▼▼▼

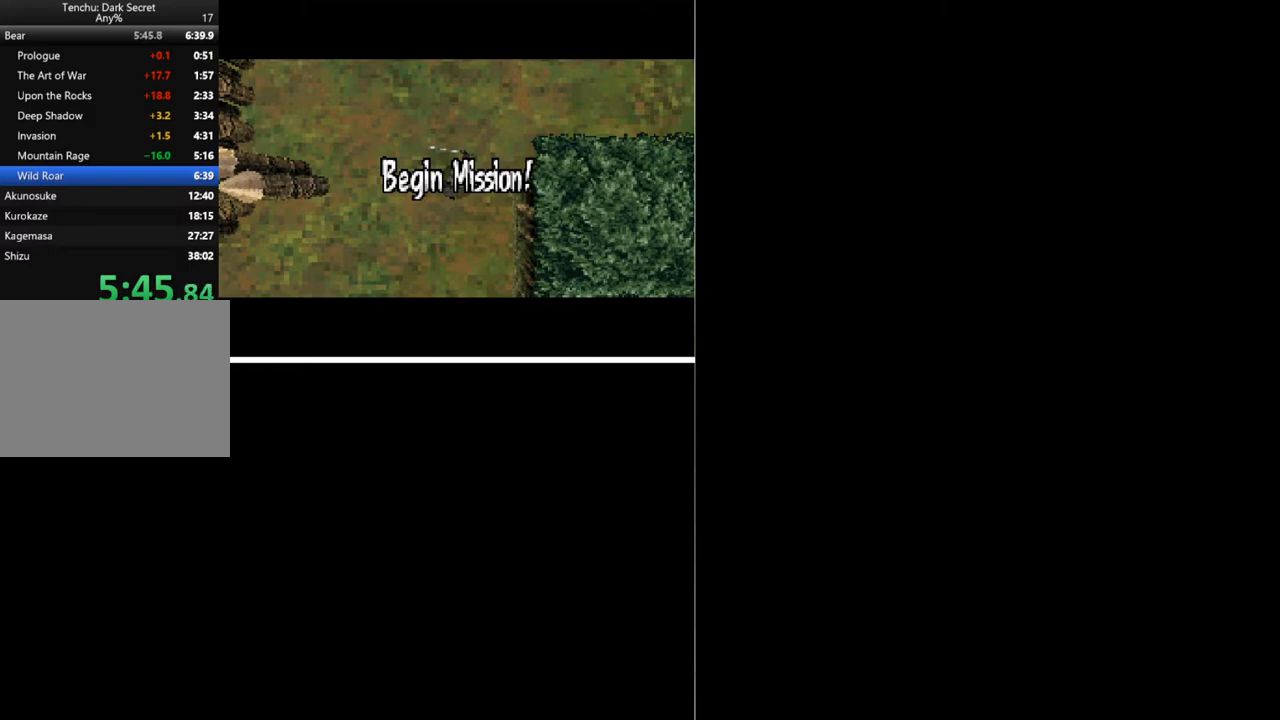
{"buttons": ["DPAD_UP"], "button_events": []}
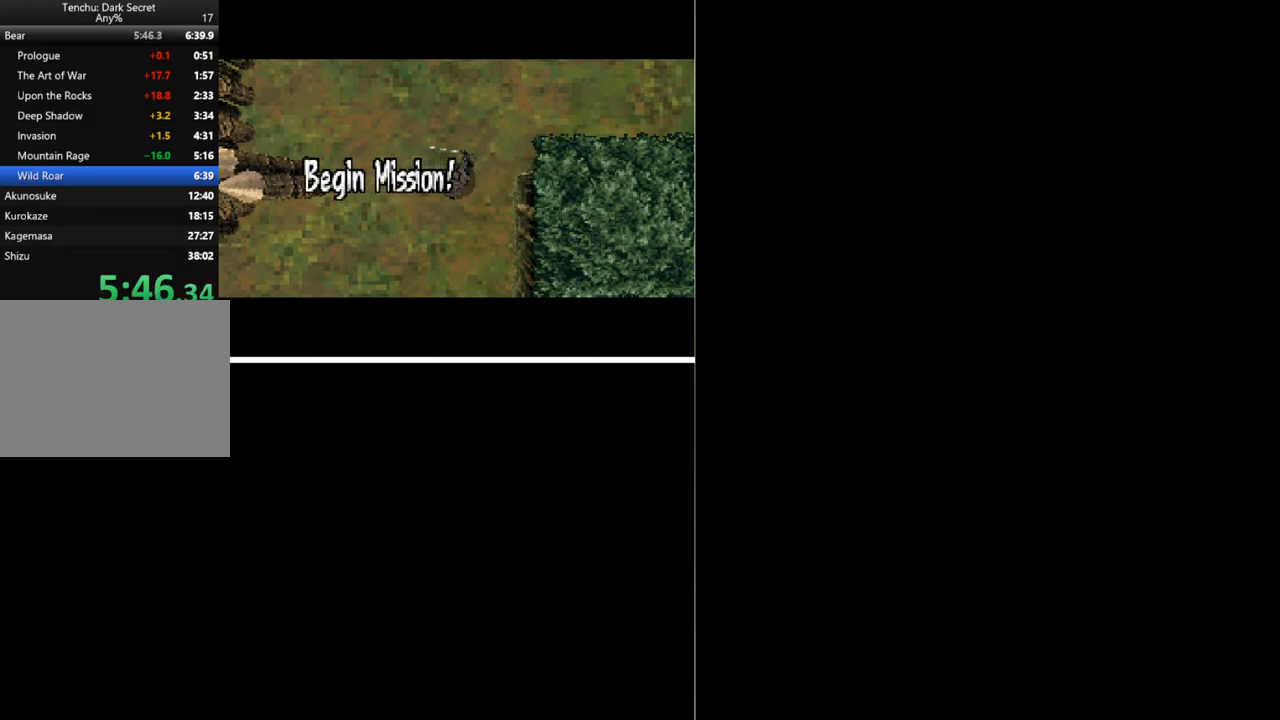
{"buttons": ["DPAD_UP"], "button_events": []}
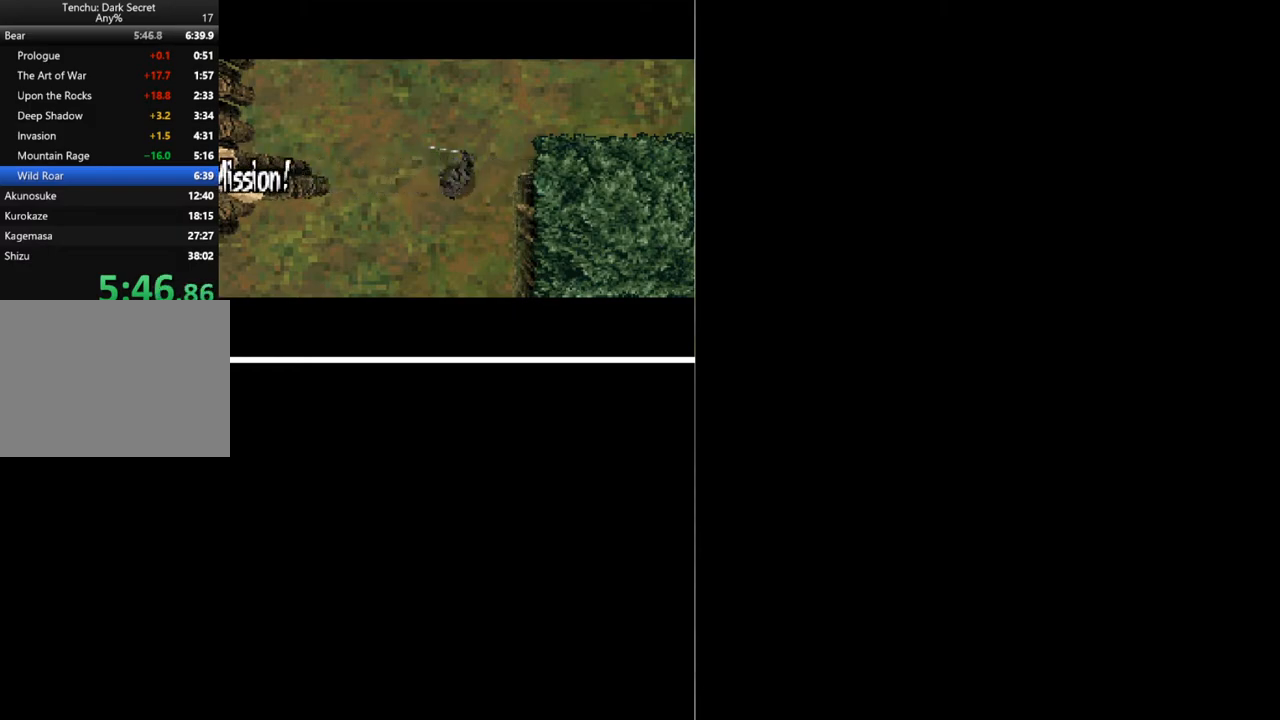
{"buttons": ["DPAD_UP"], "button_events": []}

▲▲▲

→ TRY IT:
Would you return the data exactly as written, without the pictures?

→ RESULT FOR THIS EXERCISE:
{"buttons": ["DPAD_UP"], "button_events": []}
{"buttons": ["DPAD_UP"], "button_events": []}
{"buttons": ["DPAD_UP"], "button_events": []}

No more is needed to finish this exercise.